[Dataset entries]
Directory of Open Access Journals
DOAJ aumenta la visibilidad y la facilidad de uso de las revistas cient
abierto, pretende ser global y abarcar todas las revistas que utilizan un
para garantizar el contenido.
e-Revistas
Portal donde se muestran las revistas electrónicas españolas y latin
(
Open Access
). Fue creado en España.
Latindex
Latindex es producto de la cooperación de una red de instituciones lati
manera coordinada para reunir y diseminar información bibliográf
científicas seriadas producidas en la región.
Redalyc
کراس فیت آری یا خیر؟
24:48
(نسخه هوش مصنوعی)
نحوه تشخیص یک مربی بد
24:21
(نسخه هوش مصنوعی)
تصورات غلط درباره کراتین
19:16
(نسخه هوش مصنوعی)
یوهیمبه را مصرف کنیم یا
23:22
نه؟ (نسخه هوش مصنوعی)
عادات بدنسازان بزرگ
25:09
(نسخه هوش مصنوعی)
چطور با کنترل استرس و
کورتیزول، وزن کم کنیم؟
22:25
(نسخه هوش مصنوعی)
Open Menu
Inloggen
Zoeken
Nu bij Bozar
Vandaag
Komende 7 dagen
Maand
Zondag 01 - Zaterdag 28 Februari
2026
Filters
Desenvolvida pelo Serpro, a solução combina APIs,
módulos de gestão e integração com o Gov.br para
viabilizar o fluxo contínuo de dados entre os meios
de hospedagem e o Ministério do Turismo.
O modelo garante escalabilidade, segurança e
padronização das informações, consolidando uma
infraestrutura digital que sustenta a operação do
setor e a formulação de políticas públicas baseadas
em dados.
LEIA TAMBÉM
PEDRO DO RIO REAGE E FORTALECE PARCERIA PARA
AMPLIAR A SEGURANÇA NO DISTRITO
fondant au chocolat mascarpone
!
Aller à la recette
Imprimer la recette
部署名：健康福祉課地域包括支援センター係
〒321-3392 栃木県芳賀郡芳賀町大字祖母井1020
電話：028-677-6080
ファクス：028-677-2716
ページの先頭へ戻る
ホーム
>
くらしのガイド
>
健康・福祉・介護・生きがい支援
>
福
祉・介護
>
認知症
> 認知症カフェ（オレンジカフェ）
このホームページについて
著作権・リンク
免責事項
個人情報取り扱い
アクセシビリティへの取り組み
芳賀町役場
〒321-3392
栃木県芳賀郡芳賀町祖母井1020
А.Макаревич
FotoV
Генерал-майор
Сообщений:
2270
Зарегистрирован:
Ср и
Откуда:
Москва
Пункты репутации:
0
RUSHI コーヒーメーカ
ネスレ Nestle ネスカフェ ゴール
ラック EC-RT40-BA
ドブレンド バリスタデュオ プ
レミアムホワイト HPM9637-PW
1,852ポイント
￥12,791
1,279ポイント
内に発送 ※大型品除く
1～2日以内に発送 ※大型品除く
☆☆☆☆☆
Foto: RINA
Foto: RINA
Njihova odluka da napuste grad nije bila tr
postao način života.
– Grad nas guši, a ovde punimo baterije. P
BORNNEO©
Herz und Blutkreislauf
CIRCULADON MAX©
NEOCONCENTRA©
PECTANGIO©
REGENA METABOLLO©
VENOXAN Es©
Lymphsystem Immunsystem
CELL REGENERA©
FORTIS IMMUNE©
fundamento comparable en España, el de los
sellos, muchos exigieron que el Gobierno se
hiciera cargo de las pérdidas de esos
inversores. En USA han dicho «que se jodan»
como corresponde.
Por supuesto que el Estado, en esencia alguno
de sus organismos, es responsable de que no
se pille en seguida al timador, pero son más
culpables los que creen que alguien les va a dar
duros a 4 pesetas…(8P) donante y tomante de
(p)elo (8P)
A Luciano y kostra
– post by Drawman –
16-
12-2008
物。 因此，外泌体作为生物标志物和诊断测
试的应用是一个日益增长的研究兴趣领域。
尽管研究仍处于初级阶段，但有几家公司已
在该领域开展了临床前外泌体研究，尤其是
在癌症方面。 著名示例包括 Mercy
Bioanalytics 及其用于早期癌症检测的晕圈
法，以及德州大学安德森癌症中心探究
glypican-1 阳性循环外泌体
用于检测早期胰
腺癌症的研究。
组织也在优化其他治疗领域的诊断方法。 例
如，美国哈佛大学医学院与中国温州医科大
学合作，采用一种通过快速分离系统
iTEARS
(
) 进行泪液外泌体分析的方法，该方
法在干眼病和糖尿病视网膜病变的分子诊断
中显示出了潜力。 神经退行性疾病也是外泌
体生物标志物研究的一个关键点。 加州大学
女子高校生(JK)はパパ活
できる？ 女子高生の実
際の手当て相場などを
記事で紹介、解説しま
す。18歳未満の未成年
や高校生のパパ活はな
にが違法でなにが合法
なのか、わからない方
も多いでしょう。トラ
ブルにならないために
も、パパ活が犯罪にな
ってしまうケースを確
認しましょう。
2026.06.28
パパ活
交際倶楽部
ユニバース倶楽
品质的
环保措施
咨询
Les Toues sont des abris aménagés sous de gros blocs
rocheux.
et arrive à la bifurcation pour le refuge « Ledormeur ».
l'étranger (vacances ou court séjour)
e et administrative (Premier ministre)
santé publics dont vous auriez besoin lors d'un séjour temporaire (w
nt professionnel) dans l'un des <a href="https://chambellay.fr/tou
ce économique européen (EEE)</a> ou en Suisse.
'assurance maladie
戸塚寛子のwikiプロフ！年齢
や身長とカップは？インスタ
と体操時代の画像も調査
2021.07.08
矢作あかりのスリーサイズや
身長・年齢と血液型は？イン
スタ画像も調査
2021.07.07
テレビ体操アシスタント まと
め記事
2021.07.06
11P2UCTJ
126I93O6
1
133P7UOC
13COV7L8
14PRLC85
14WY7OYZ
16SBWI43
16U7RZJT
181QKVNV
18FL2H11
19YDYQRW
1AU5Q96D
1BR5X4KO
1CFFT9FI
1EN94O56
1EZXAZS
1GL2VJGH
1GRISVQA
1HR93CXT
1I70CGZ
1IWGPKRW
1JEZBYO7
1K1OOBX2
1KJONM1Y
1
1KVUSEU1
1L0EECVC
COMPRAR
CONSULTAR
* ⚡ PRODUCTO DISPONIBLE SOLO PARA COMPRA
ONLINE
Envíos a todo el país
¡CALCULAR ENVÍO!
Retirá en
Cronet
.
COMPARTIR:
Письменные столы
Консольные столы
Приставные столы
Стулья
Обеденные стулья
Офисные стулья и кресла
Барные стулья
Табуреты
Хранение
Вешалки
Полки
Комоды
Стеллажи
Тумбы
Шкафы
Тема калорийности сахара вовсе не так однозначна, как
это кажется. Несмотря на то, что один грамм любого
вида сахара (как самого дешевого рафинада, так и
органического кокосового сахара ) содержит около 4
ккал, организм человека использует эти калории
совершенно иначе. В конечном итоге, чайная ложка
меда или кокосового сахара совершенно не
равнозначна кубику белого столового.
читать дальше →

- [What is required] For this exercise, please output exactly the lines above starting at the line with "А.Макаревич" and ending at the line with "hiciera cargo de las pérdidas de esos", ends included.

- [Exercise answer]
А.Макаревич
FotoV
Генерал-майор
Сообщений:
2270
Зарегистрирован:
Ср и
Откуда:
Москва
Пункты репутации:
0
RUSHI コーヒーメーカ
ネスレ Nestle ネスカフェ ゴール
ラック EC-RT40-BA
ドブレンド バリスタデュオ プ
レミアムホワイト HPM9637-PW
1,852ポイント
￥12,791
1,279ポイント
内に発送 ※大型品除く
1～2日以内に発送 ※大型品除く
☆☆☆☆☆
Foto: RINA
Foto: RINA
Njihova odluka da napuste grad nije bila tr
postao način života.
– Grad nas guši, a ovde punimo baterije. P
BORNNEO©
Herz und Blutkreislauf
CIRCULADON MAX©
NEOCONCENTRA©
PECTANGIO©
REGENA METABOLLO©
VENOXAN Es©
Lymphsystem Immunsystem
CELL REGENERA©
FORTIS IMMUNE©
fundamento comparable en España, el de los
sellos, muchos exigieron que el Gobierno se
hiciera cargo de las pérdidas de esos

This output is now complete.